After going two decades without October baseball, the Blue Jays are heading back to the postseason for the second straight season. Toronto clinched a wild-card spot on the final day of the season thanks to a loss by the Tigers against the Braves in Atlanta. The Jays wound up beating the Red Sox in Fenway and will host the AL Wild Card Game on Tuesday.

The Blue Jays find themselves in the postseason because they're one of the most well-rounded teams in baseball. Check out where they rank among the 30 clubs in three important big picture stats:

Runs scored per game: 4.76 (sixth)
Runs allowed per game: 4.14 (sixth)
Defensive efficiency rating: 0.717 (second)

The Cubs are the only other team in baseball that ranks top six in both runs scored and runs allowed per game. Also, the Cubs are the only team with a better defensive efficiency rating than the Blue Jays. (A DER of 0.717 means Toronto turned 71.7 percent of batted balls into outs.)

When you do that, excel at both run creation and run prevention, there's a pretty good chance you'll find yourself in the postseason like the Blue Jays. And after falling short in the ALCS last season, you can be sure they want to get over the hump this year, especially because this may be their last chance at a World Series title with this core group of players.
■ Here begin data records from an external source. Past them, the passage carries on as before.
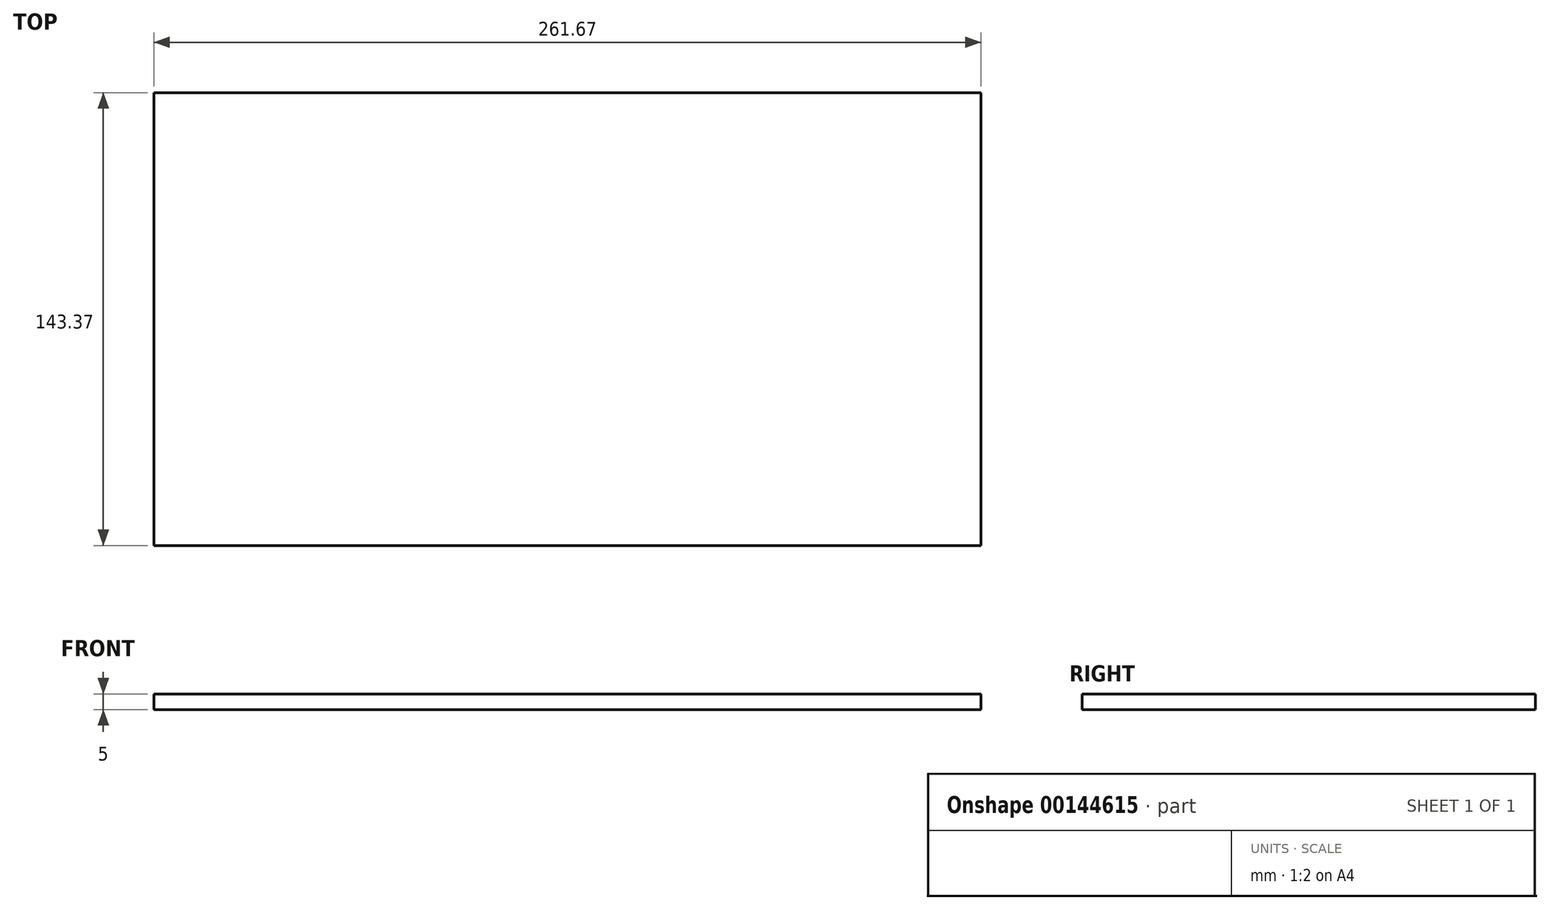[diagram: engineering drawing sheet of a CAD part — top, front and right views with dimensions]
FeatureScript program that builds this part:
annotation { "Feature Type Name" : "Feature", "Feature Type Description" : "" }
export const myFeature = defineFeature(function(context is Context, id is Id, definition is map)
    precondition{}
    {
        {
            var Q0;
            Q0=qCreatedBy(makeId("Top.planeOp"),FACE);
            var sketch = newSketch(context, id + "F0", { "sketchPlane" : qUnion([Q0])});
            skLineSegment(sketch, "E0.bottom", {"start": v(-142.12, 60.55) * mm, "end": v(119.55, 60.55) * mm});
            skLineSegment(sketch, "E0.top", {"start": v(-142.12, -82.82) * mm, "end": v(119.55, -82.82) * mm});
            skLineSegment(sketch, "E0.left", {"start": v(-142.12, 60.55) * mm, "end": v(-142.12, -82.82) * mm});
            skLineSegment(sketch, "E0.right", {"start": v(119.55, 60.55) * mm, "end": v(119.55, -82.82) * mm});
            skSolve(sketch);
        }
        {
            var Q0;
            Q0=makeQuery(id+"F0.imprint","IMPRINT",FACE,{"disambiguationData":[TD([[makeQuery(id+"F0.imprint","IMPRINT",EDGE,{"derivedFrom":sQuery(id+"F0.wireOp",EDGE,"E0.bottom")}),-1.0]])]});
            extrude(context, id + "F1", {"entities" : qUnion([Q0]), "depth" : 5 * mm});
        }
    });
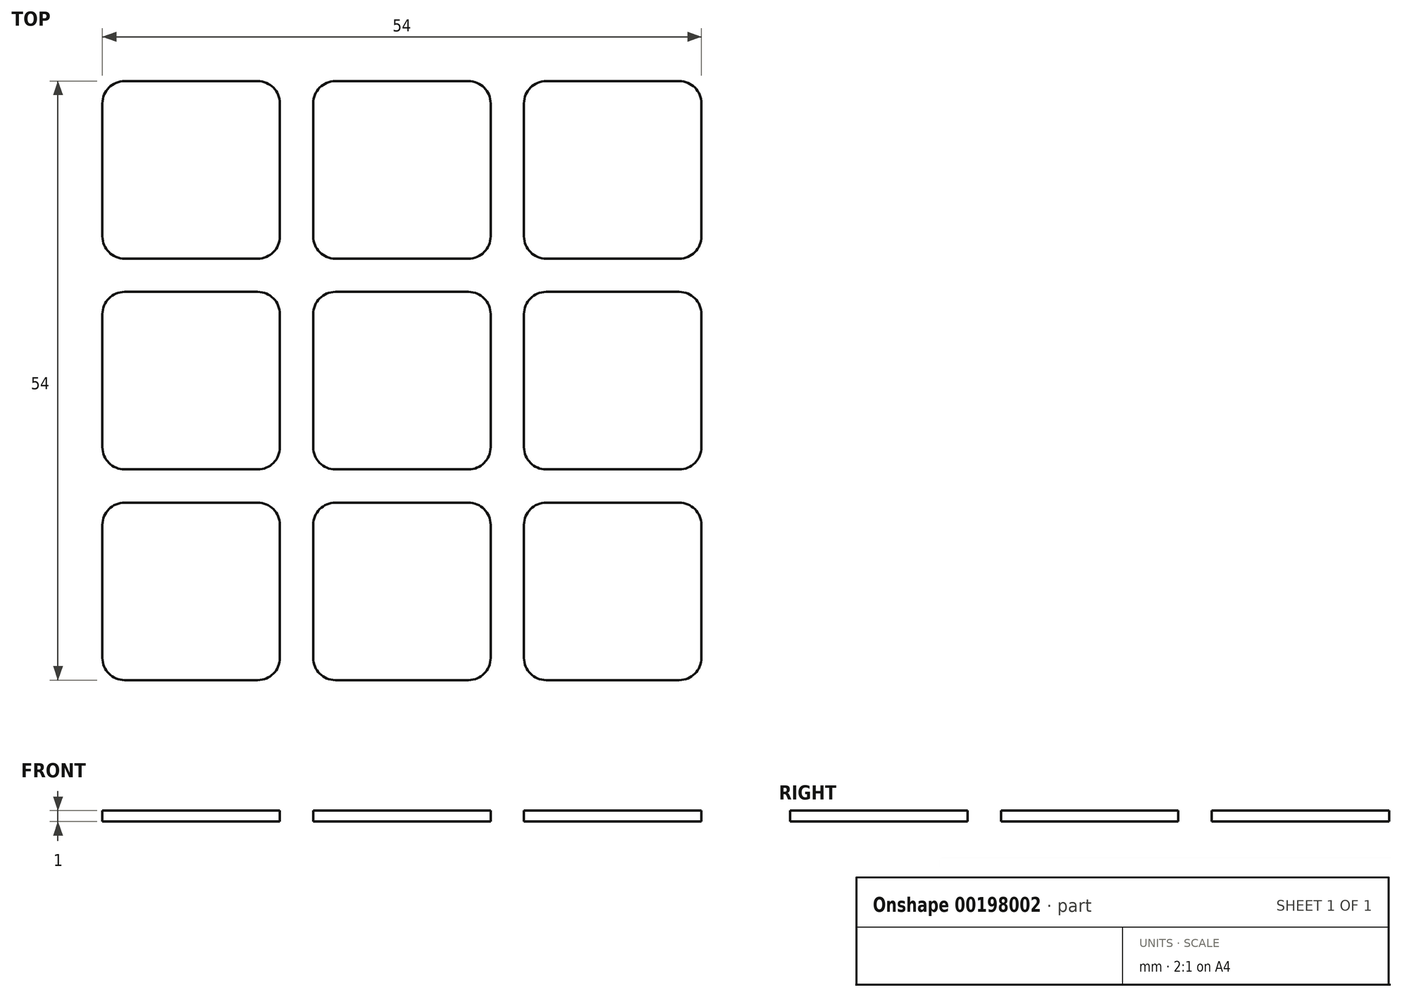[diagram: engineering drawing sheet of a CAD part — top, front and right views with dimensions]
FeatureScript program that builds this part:
annotation { "Feature Type Name" : "Feature", "Feature Type Description" : "" }
export const myFeature = defineFeature(function(context is Context, id is Id, definition is map)
    precondition{}
    {
        {
            var Q0;
            Q0=qCreatedBy(makeId("Top.planeOp"),FACE);
            var sketch = newSketch(context, id + "F0", { "sketchPlane" : qUnion([Q0])});
            skLineSegment(sketch, "E0.bottom", {"start": v(47.5, -9.5) * mm, "end": v(-9.5, -9.5) * mm, "construction": true});
            skLineSegment(sketch, "E0.top", {"start": v(47.5, 47.5) * mm, "end": v(-9.5, 47.5) * mm, "construction": true});
            skLineSegment(sketch, "E0.left", {"start": v(47.5, -9.5) * mm, "end": v(47.5, 47.5) * mm, "construction": true});
            skLineSegment(sketch, "E0.right", {"start": v(-9.5, -9.5) * mm, "end": v(-9.5, 47.5) * mm, "construction": true});
            skLineSegment(sketch, "E1", {"start": v(9.5, 47.5) * mm, "end": v(9.5, -9.5) * mm, "construction": true});
            skLineSegment(sketch, "E2", {"start": v(28.5, -9.5) * mm, "end": v(28.5, 47.5) * mm, "construction": true});
            skLineSegment(sketch, "E3", {"start": v(-9.5, 28.5) * mm, "end": v(47.5, 28.5) * mm, "construction": true});
            skLineSegment(sketch, "E4", {"start": v(47.5, 9.5) * mm, "end": v(-9.5, 9.5) * mm, "construction": true});
            skLineSegment(sketch, "E5.bottom", {"start": v(6, 8) * mm, "end": v(-6, 8) * mm});
            skLineSegment(sketch, "E5.top", {"start": v(6, -8) * mm, "end": v(-6, -8) * mm});
            skLineSegment(sketch, "E5.left", {"start": v(8, 6) * mm, "end": v(8, -6) * mm});
            skLineSegment(sketch, "E5.right", {"start": v(-8, 6) * mm, "end": v(-8, -6) * mm});
            skPoint(sketch, "E5.middle", {"position": v(0, 0) * mm});
            skPoint(sketch, "E6.visualSharp", {"position": v(-8, 8) * mm});
            skArc(sketch, "E6.filletArc", {"start": v(-6, 8) * mm, "mid": v(-7.41, 7.41) * mm, "end": v(-8, 6) * mm});
            skPoint(sketch, "E7.visualSharp", {"position": v(8, 8) * mm});
            skArc(sketch, "E7.filletArc", {"start": v(8, 6) * mm, "mid": v(7.41, 7.41) * mm, "end": v(6, 8) * mm});
            skPoint(sketch, "E8.visualSharp", {"position": v(8, -8) * mm});
            skArc(sketch, "E8.filletArc", {"start": v(6, -8) * mm, "mid": v(7.41, -7.41) * mm, "end": v(8, -6) * mm});
            skPoint(sketch, "E9.visualSharp", {"position": v(-8, -8) * mm});
            skArc(sketch, "E9.filletArc", {"start": v(-8, -6) * mm, "mid": v(-7.41, -7.41) * mm, "end": v(-6, -8) * mm});
            skArc(sketch, "E10.0.1.0", {"start": v(6, 11) * mm, "mid": v(7.41, 11.59) * mm, "end": v(8, 13) * mm});
            skLineSegment(sketch, "E10.0.1.1", {"start": v(6, 11) * mm, "end": v(-6, 11) * mm});
            skArc(sketch, "E10.0.1.2", {"start": v(-8, 13) * mm, "mid": v(-7.41, 11.59) * mm, "end": v(-6, 11) * mm});
            skLineSegment(sketch, "E10.0.1.3", {"start": v(-8, 25) * mm, "end": v(-8, 13) * mm});
            skArc(sketch, "E10.0.1.4", {"start": v(-6, 27) * mm, "mid": v(-7.41, 26.41) * mm, "end": v(-8, 25) * mm});
            skLineSegment(sketch, "E10.0.1.5", {"start": v(6, 27) * mm, "end": v(-6, 27) * mm});
            skArc(sketch, "E10.0.1.6", {"start": v(8, 25) * mm, "mid": v(7.41, 26.41) * mm, "end": v(6, 27) * mm});
            skLineSegment(sketch, "E10.0.1.7", {"start": v(8, 25) * mm, "end": v(8, 13) * mm});
            skArc(sketch, "E10.0.2.0", {"start": v(6, 30) * mm, "mid": v(7.41, 30.59) * mm, "end": v(8, 32) * mm});
            skLineSegment(sketch, "E10.0.2.1", {"start": v(6, 30) * mm, "end": v(-6, 30) * mm});
            skArc(sketch, "E10.0.2.2", {"start": v(-8, 32) * mm, "mid": v(-7.41, 30.59) * mm, "end": v(-6, 30) * mm});
            skLineSegment(sketch, "E10.0.2.3", {"start": v(-8, 44) * mm, "end": v(-8, 32) * mm});
            skArc(sketch, "E10.0.2.4", {"start": v(-6, 46) * mm, "mid": v(-7.41, 45.41) * mm, "end": v(-8, 44) * mm});
            skLineSegment(sketch, "E10.0.2.5", {"start": v(6, 46) * mm, "end": v(-6, 46) * mm});
            skArc(sketch, "E10.0.2.6", {"start": v(8, 44) * mm, "mid": v(7.41, 45.41) * mm, "end": v(6, 46) * mm});
            skLineSegment(sketch, "E10.0.2.7", {"start": v(8, 44) * mm, "end": v(8, 32) * mm});
            skArc(sketch, "E10.1.0.0", {"start": v(25, -8) * mm, "mid": v(26.41, -7.41) * mm, "end": v(27, -6) * mm});
            skLineSegment(sketch, "E10.1.0.1", {"start": v(25, -8) * mm, "end": v(13, -8) * mm});
            skArc(sketch, "E10.1.0.2", {"start": v(11, -6) * mm, "mid": v(11.59, -7.41) * mm, "end": v(13, -8) * mm});
            skLineSegment(sketch, "E10.1.0.3", {"start": v(11, 6) * mm, "end": v(11, -6) * mm});
            skArc(sketch, "E10.1.0.4", {"start": v(13, 8) * mm, "mid": v(11.59, 7.41) * mm, "end": v(11, 6) * mm});
            skLineSegment(sketch, "E10.1.0.5", {"start": v(25, 8) * mm, "end": v(13, 8) * mm});
            skArc(sketch, "E10.1.0.6", {"start": v(27, 6) * mm, "mid": v(26.41, 7.41) * mm, "end": v(25, 8) * mm});
            skLineSegment(sketch, "E10.1.0.7", {"start": v(27, 6) * mm, "end": v(27, -6) * mm});
            skArc(sketch, "E10.1.1.0", {"start": v(25, 11) * mm, "mid": v(26.41, 11.59) * mm, "end": v(27, 13) * mm});
            skLineSegment(sketch, "E10.1.1.1", {"start": v(25, 11) * mm, "end": v(13, 11) * mm});
            skArc(sketch, "E10.1.1.2", {"start": v(11, 13) * mm, "mid": v(11.59, 11.59) * mm, "end": v(13, 11) * mm});
            skLineSegment(sketch, "E10.1.1.3", {"start": v(11, 25) * mm, "end": v(11, 13) * mm});
            skArc(sketch, "E10.1.1.4", {"start": v(13, 27) * mm, "mid": v(11.59, 26.41) * mm, "end": v(11, 25) * mm});
            skLineSegment(sketch, "E10.1.1.5", {"start": v(25, 27) * mm, "end": v(13, 27) * mm});
            skArc(sketch, "E10.1.1.6", {"start": v(27, 25) * mm, "mid": v(26.41, 26.41) * mm, "end": v(25, 27) * mm});
            skLineSegment(sketch, "E10.1.1.7", {"start": v(27, 25) * mm, "end": v(27, 13) * mm});
            skArc(sketch, "E10.1.2.0", {"start": v(25, 30) * mm, "mid": v(26.41, 30.59) * mm, "end": v(27, 32) * mm});
            skLineSegment(sketch, "E10.1.2.1", {"start": v(25, 30) * mm, "end": v(13, 30) * mm});
            skArc(sketch, "E10.1.2.2", {"start": v(11, 32) * mm, "mid": v(11.59, 30.59) * mm, "end": v(13, 30) * mm});
            skLineSegment(sketch, "E10.1.2.3", {"start": v(11, 44) * mm, "end": v(11, 32) * mm});
            skArc(sketch, "E10.1.2.4", {"start": v(13, 46) * mm, "mid": v(11.59, 45.41) * mm, "end": v(11, 44) * mm});
            skLineSegment(sketch, "E10.1.2.5", {"start": v(25, 46) * mm, "end": v(13, 46) * mm});
            skArc(sketch, "E10.1.2.6", {"start": v(27, 44) * mm, "mid": v(26.41, 45.41) * mm, "end": v(25, 46) * mm});
            skLineSegment(sketch, "E10.1.2.7", {"start": v(27, 44) * mm, "end": v(27, 32) * mm});
            skArc(sketch, "E10.2.0.0", {"start": v(44, -8) * mm, "mid": v(45.41, -7.41) * mm, "end": v(46, -6) * mm});
            skLineSegment(sketch, "E10.2.0.1", {"start": v(44, -8) * mm, "end": v(32, -8) * mm});
            skArc(sketch, "E10.2.0.2", {"start": v(30, -6) * mm, "mid": v(30.59, -7.41) * mm, "end": v(32, -8) * mm});
            skLineSegment(sketch, "E10.2.0.3", {"start": v(30, 6) * mm, "end": v(30, -6) * mm});
            skArc(sketch, "E10.2.0.4", {"start": v(32, 8) * mm, "mid": v(30.59, 7.41) * mm, "end": v(30, 6) * mm});
            skLineSegment(sketch, "E10.2.0.5", {"start": v(44, 8) * mm, "end": v(32, 8) * mm});
            skArc(sketch, "E10.2.0.6", {"start": v(46, 6) * mm, "mid": v(45.41, 7.41) * mm, "end": v(44, 8) * mm});
            skLineSegment(sketch, "E10.2.0.7", {"start": v(46, 6) * mm, "end": v(46, -6) * mm});
            skArc(sketch, "E10.2.1.0", {"start": v(44, 11) * mm, "mid": v(45.41, 11.59) * mm, "end": v(46, 13) * mm});
            skLineSegment(sketch, "E10.2.1.1", {"start": v(44, 11) * mm, "end": v(32, 11) * mm});
            skArc(sketch, "E10.2.1.2", {"start": v(30, 13) * mm, "mid": v(30.59, 11.59) * mm, "end": v(32, 11) * mm});
            skLineSegment(sketch, "E10.2.1.3", {"start": v(30, 25) * mm, "end": v(30, 13) * mm});
            skArc(sketch, "E10.2.1.4", {"start": v(32, 27) * mm, "mid": v(30.59, 26.41) * mm, "end": v(30, 25) * mm});
            skLineSegment(sketch, "E10.2.1.5", {"start": v(44, 27) * mm, "end": v(32, 27) * mm});
            skArc(sketch, "E10.2.1.6", {"start": v(46, 25) * mm, "mid": v(45.41, 26.41) * mm, "end": v(44, 27) * mm});
            skLineSegment(sketch, "E10.2.1.7", {"start": v(46, 25) * mm, "end": v(46, 13) * mm});
            skArc(sketch, "E10.2.2.0", {"start": v(44, 30) * mm, "mid": v(45.41, 30.59) * mm, "end": v(46, 32) * mm});
            skLineSegment(sketch, "E10.2.2.1", {"start": v(44, 30) * mm, "end": v(32, 30) * mm});
            skArc(sketch, "E10.2.2.2", {"start": v(30, 32) * mm, "mid": v(30.59, 30.59) * mm, "end": v(32, 30) * mm});
            skLineSegment(sketch, "E10.2.2.3", {"start": v(30, 44) * mm, "end": v(30, 32) * mm});
            skArc(sketch, "E10.2.2.4", {"start": v(32, 46) * mm, "mid": v(30.59, 45.41) * mm, "end": v(30, 44) * mm});
            skLineSegment(sketch, "E10.2.2.5", {"start": v(44, 46) * mm, "end": v(32, 46) * mm});
            skArc(sketch, "E10.2.2.6", {"start": v(46, 44) * mm, "mid": v(45.41, 45.41) * mm, "end": v(44, 46) * mm});
            skLineSegment(sketch, "E10.2.2.7", {"start": v(46, 44) * mm, "end": v(46, 32) * mm});
            skLineSegment(sketch, "E10.direction1", {"start": v(-6, -8) * mm, "end": v(13, -8) * mm, "construction": true});
            skLineSegment(sketch, "E10.direction2", {"start": v(-6, -8) * mm, "end": v(-6, 11) * mm, "construction": true});
            skSolve(sketch);
        }
        {
            var Q0;
            Q0=qSketchRegion(id+"F0",true);
            extrude(context, id + "F1", {"entities" : qUnion([Q0]), "depth" : 1 * mm});
        }
    });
The Blue Jays have nine players set to become free agents after the season, most notably Jose Bautista and Edwin Encarnacion. Those two sat through a lot of seasons finishing behind the Yankees and Red Sox in the standings before finally breaking through and getting to the playoffs in 2015. They've been at the center of the team's return to contention.

While fans are no doubt emotionally invested in both Bautista and Encarnacion, it's up for debate as to whether re-signing them is a prudent baseball move. Bautista will be 36 next month and his numbers have slipped this year. Encarnacion will turn 34 in January and he is effectively a DH. The Blue Jays have almost certainly received the best years of their careers already.

usatsi9561812.jpg
Jose Bautista and Edwin Encarnacion may not be with the Blue Jays beyond 2016. USATSI

Bautista floated some lofty contract demands in spring training -- he was said to be seeking five years and $150 million at one point -- and while he won't come close to getting what he wants, he won't come cheap either. Same with Encarnacion. Unless the Blue Jays raise payroll considerably, sinking a significant portion of their budget into two aging players might not be the smartest move.

Among the team's other impending free agents are Michael Saunders, R.A. Dickey, Brett Cecil, and Dioner Navarro. They might lose both starting corner outfielders to free agency after the season. That would be an awful lot of production to replace. The Blue Jays are going to have some roster holes to address this winter, no doubt.

The Blue Jays will still have Josh Donaldson and Troy Tulowitzki to build around going forward, plus their highly effective rotation, so it's not all bad news. The club won't go in the tank starting in 2017 or anything like that. This might be their last chance to do something special with this group though. With Donaldson and Tulowitzki and Bautista and Encarnacion.

As good as the pitching has been, the offense is the calling card of this Blue Jays team and it has been for a few years now. The lineup could look very different come next season. This might Toronto's last chance to win with the core that brought that back to contention in the first place.